The film highlights two stages of LaBeouf’s youth through his self-adapted character, Otis Lort: Noah Jupe (A Quiet Place) takes on the role of twelve-year-old, mop-haired Otis, while Lucas Hedges (Ben Is Back) plays a distressed, twenty-two-year-old Otis.

It opens with a spectacle of the not-so-glamorous reality of working on a Hollywood set, shifting between young Otis enduring a pie to the face on the unstated set of Disney Channel’s Even Stevens, and twenty-something Otis shot through the air by an explosion on the implied set of Transformers. Flashes of binge drinking, smoking who-knows-what, and sex bring the magical, movie-making scenes to a close, cutting to Hedge’s character under the influence, in the back of a police car, unapologetically yelling, “Why am I here?!”

The majority of Honey Boy takes place in an extended-stay motel in Culver City. The father and son live in a studio room the size of a closet where they sleep five feet apart in neighboring twin beds. The pair exchange sometimes-humorous and sometimes-excruciating dialogue in their motel room, the community laundry room, and the public pool.

LaBeouf gives his father’s character, James Lort, multiple dimensions through a complicated mix of alcohol and substance abuse, resentment of his young son’s fame, guilt from his past felony charges, and the resounding desire to simply be a good father.

Young Otis struggles between playing a role within a loving, Disney-produced family by day and the broken home he returns to every night.
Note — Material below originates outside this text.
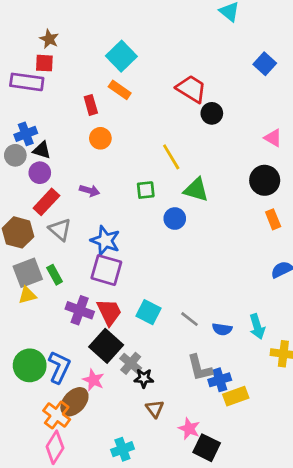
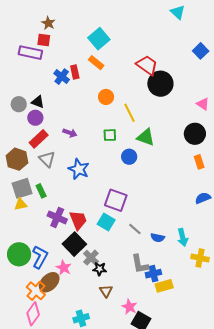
black circle: (212, 113) -> (160, 84), size x1.6
blue cross: (26, 134) -> (62, 77), moved, turned -35
orange circle: (100, 138) -> (106, 97), moved
purple square: (106, 270) -> (116, 200), moved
Sickening parallels are drawn between the older, substance-abusing Otis and pre-teen Otis, who is rewarded with cigarettes from his father when he successfully conjures a laugh while practicing a scene.

Scattered throughout the film are moments from the mental institution where Otis undergoes exposure therapy to treat his PTSD. The clock finally begins to tick in Otis’ head as he slowly but surely lets his guard down, thanks to one-on-one therapy sessions, hug-circle time between his fellow patients in the institution’s pool, and the relationship with his roommate-turned-friend, who ironically sleeps five feet away from Otis in a neighboring twin bed.

As exposure therapy begins to take effect, Otis starts writing down conversations between his younger self and his father, thus birthing the original concept for Honey Boy.

The film makes a meta-shift when older Otis sees his father for the first time in several years, right back in their motel’s parking lot, where he explains his idea for a somewhat-autobiographical film, to which his father earnestly replies, “Make me look good, honey boy.”

The depiction of the figure who made Shia LeBeouf who he is today, for better or for worse, illustrates an apparent healing for LaBeouf through tackling the role of his father, leaving those who watch Honey Boy with a sense of hope within the desperation of an abusive childhood.